▸ FRAGMENTO:
((

Tenemos una concepción torcida e indulgente que sólo ve rejas cuando hay sangre, y una cultura política en la que robar es una oportunidad del cargo o una pericia socialmente meritoria.

Hace unos años un huésped extranjero me acompañaba a ver un noticiero de la televisión local. No tenía idea de la hora, pero por las noticias policiales supuse que la emisión agotaba su contenido, ya que esas coberturas las reservan para el cierre, y no por alguna censura, sino porque esos reportes perdieron rating (o morbo) frente a las informaciones políticas.

Nunca olvido su cara de espanto al ver cómo la policía arrojaba en una camioneta a dos jóvenes de barrio. Entre empujones y macanazos los sujetaron por las piernas y los lanzaron al vagón como un saco de papas. El golpe me recordó el tañido metálico de un campanazo. El trauma de mi amigo se hizo más patético cuando escuchó al reportero decir que la detención de los muchachos era parte de un “operativo preventivo” de “seguridad ciudadana” basado en meras sospechas. Para rematar su consternación, no reparé en decirle que esa era una estampa cotidiana de nuestra realidad social. A partir de ese momento mi amigo fue otro.

))

▸ QUÉ HARÁS:
a: Según el fragmento sobre el noticiero, ¿cómo describió el reportero la detención de los dos jóvenes?
b: Sigue escribiendo el fragmento sobre el huésped extranjero y el noticiero a partir de su última oración.
No necesitas el listado para nada.

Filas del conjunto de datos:
((

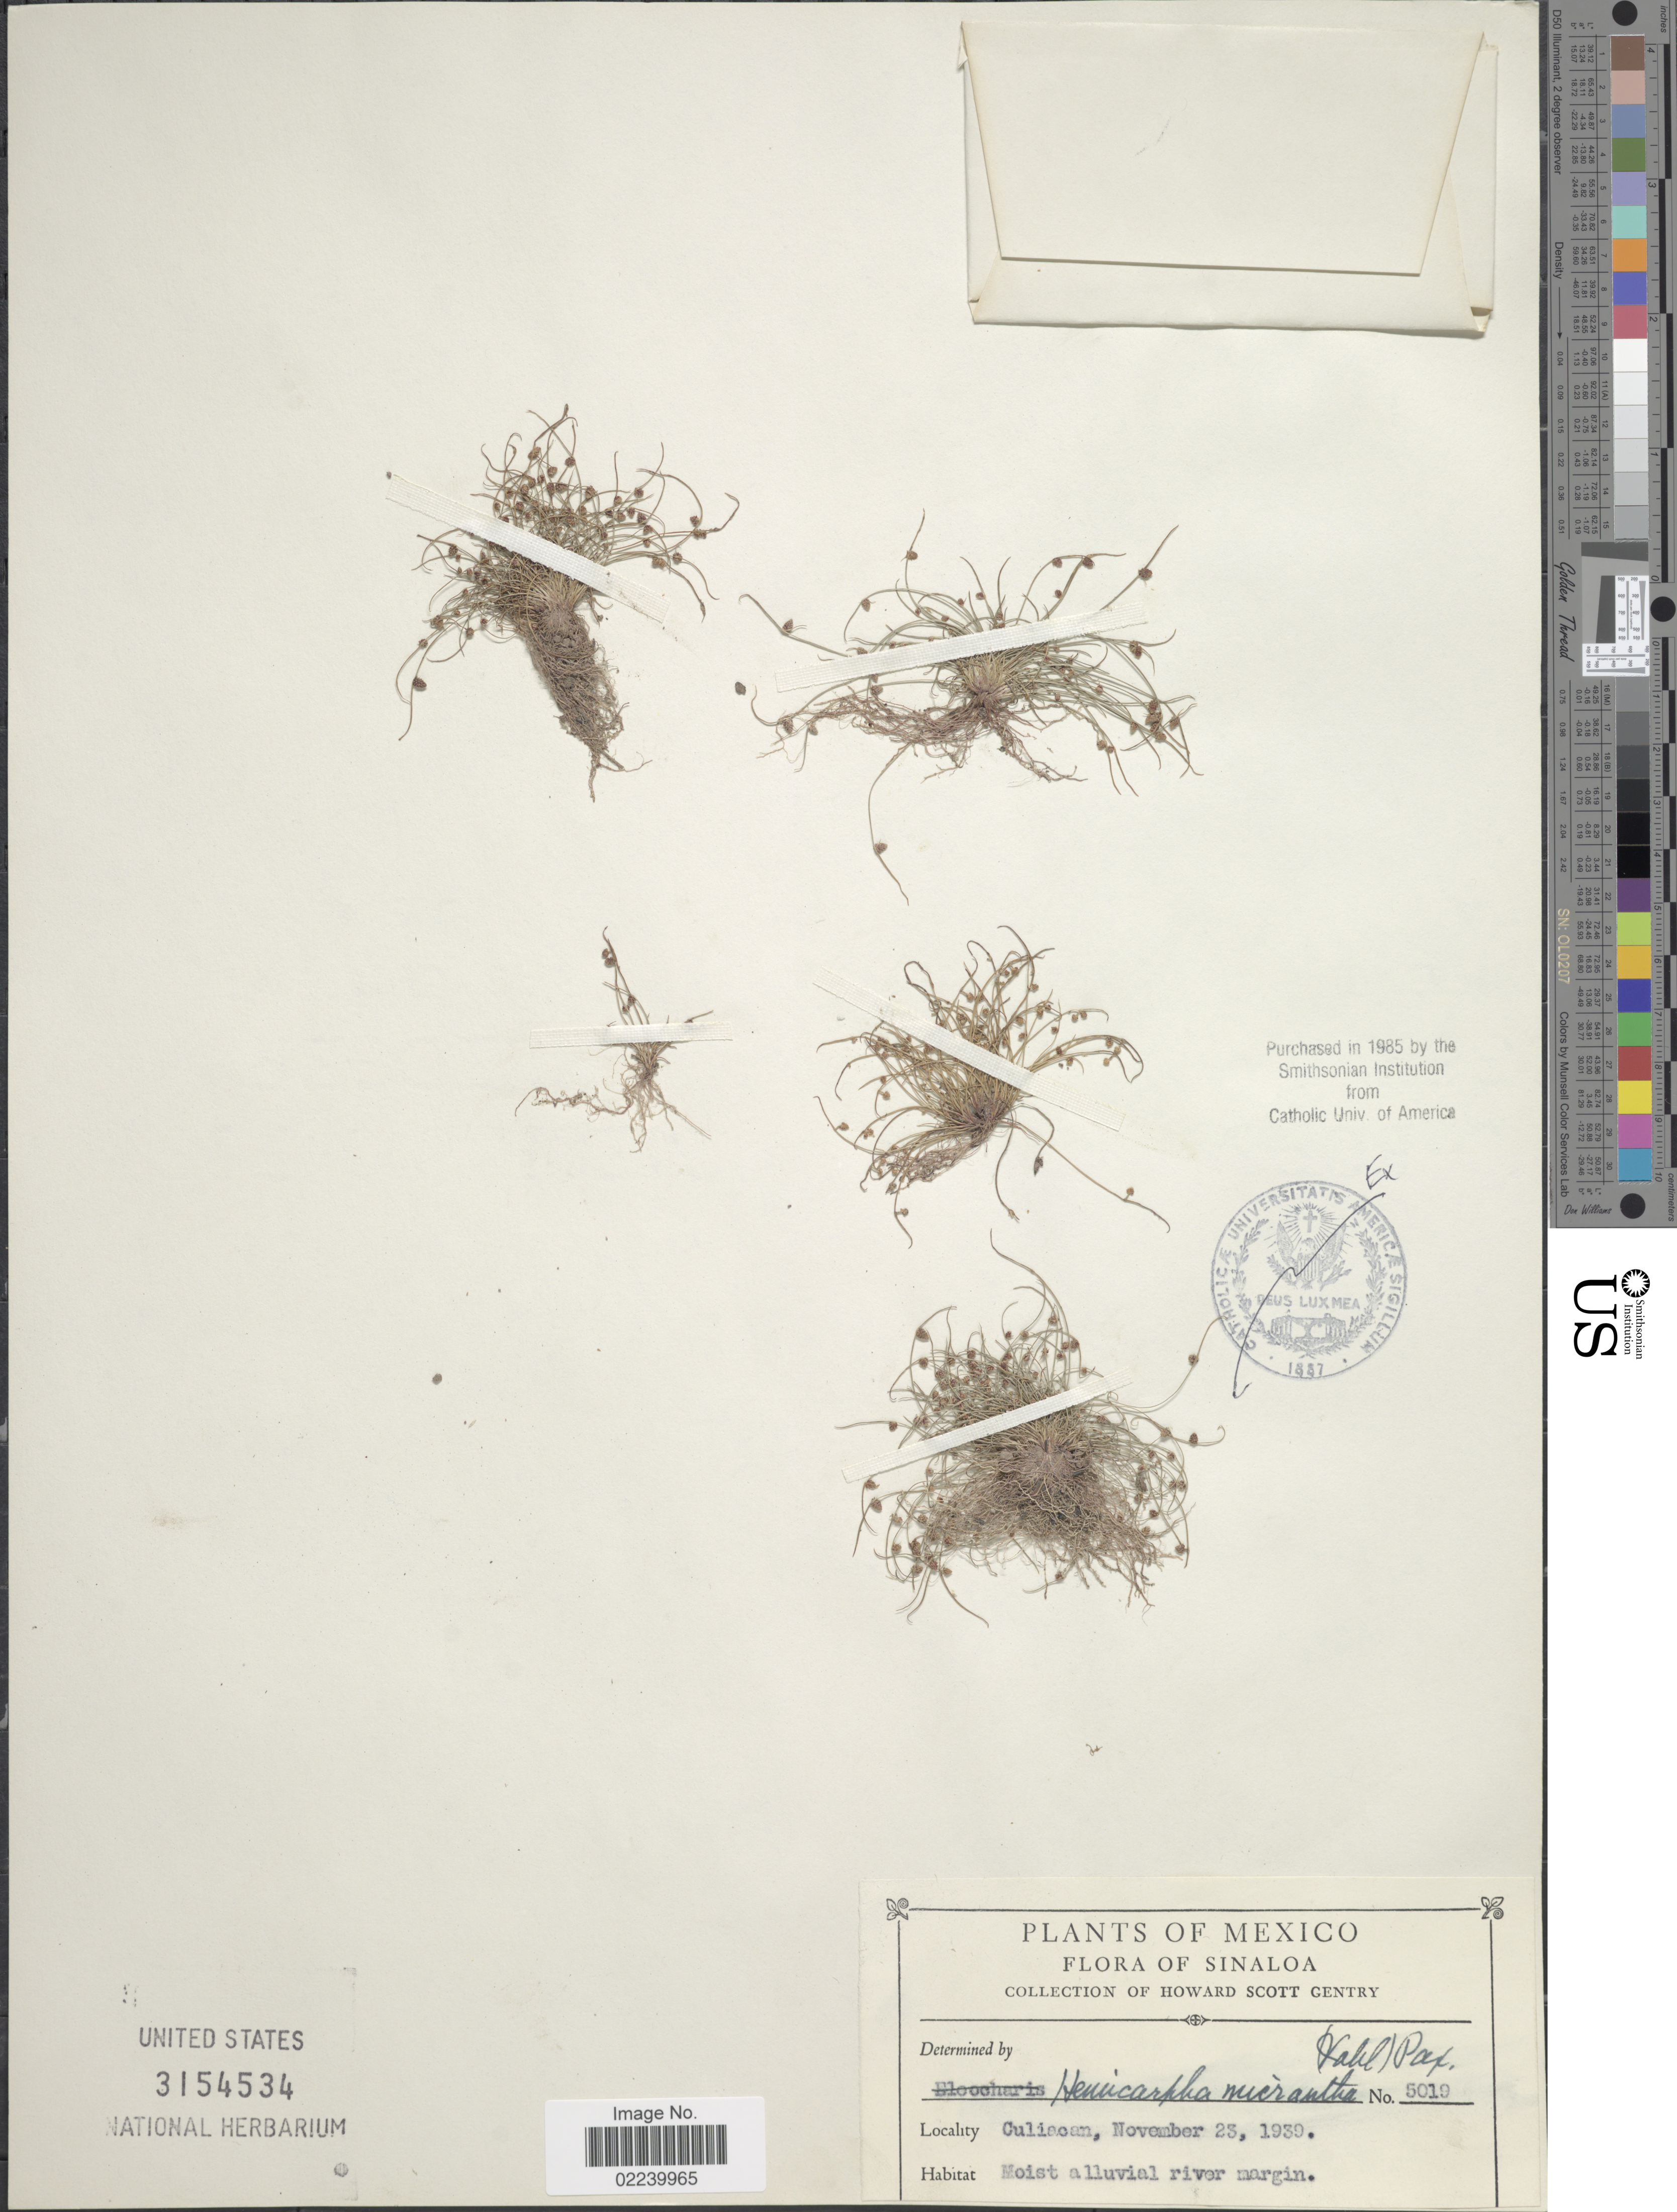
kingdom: Plantae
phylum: Tracheophyta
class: Liliopsida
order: Poales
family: Cyperaceae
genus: Cyperus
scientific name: Cyperus subsquarrosus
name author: (Muhl.) Bauters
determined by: Strong, M. T., (US), Smithsonian Institution - National Museum of Natural History (UNITED STATES)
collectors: H. S. Gentry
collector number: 5019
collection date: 1939-11-23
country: Mexico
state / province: Sinaloa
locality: Culiacan, moist alluvial river margin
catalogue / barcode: US 3154534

))

▸ RESPUESTAS EN ORDEN:
a: Como parte de un "operativo preventivo" de "seguridad ciudadana" basado en meras sospechas.

b:
Se supone que saldríamos a cenar minutos después, pero todavía aturdido, mi amigo, que se hospedaba en casa, me dijo que prefería quedarse. Ninguna motivación fue lo resueltamente persuasiva para vencer su inesperada resistencia. Llamó a su familia, confirmó que todo estaba bien, y les dio garantía de que regresaría según lo convenido. Me pidió permiso para ir a descansar.

Cuando vi la detención de los imputados del caso Odebrecht extrañé a mi amigo; quise que viera que las cosas habían cambiado y que ya teníamos protocolos policiales de primer mundo. Obvio, sin mostrarle las noticias de los barrios, donde ser feo, pobre y moreno es una condición suficiente para detenerte.

Ahora me abate igual desconcierto. Nunca había contemplado una expresión tan vehemente en defensa de los derechos del procesado como la que ha motivado el caso de los presuntos sobornados. Justamente en estos días de apuros judiciales se desempolva la retórica forense para reivindicar los derechos de los justiciables como antorcha del debido proceso. He escuchado y visto en radio y televisión paneles jurídicos para analizar las violaciones a sus garantías; he leído las desbordadas apologías en escritos de prensa; he seguido las opiniones de los “expertos” y me han alucinado las lágrimas mocosas de conocidos comunicadores mientras se escurren en la cubierta esponjosa de los micrófonos. Toda esta estridencia sólo por una medida de coerción que se aplica de forma rutinaria. Más del setenta por ciento de los detenidos en el sistema penitenciario son provisionales.

Nunca he visto igual pasión a favor de los derechos humanos cuando gente andrajosa (de obligado arraigo y sin riesgo de fuga) sufre prisiones preventivas como un trámite judicial ya obligado. Esos casos, si aparecen en la prensa escrita, son en espacios menos destacados que los destinados a las esquelas mortuorias o a los anuncios clasificados.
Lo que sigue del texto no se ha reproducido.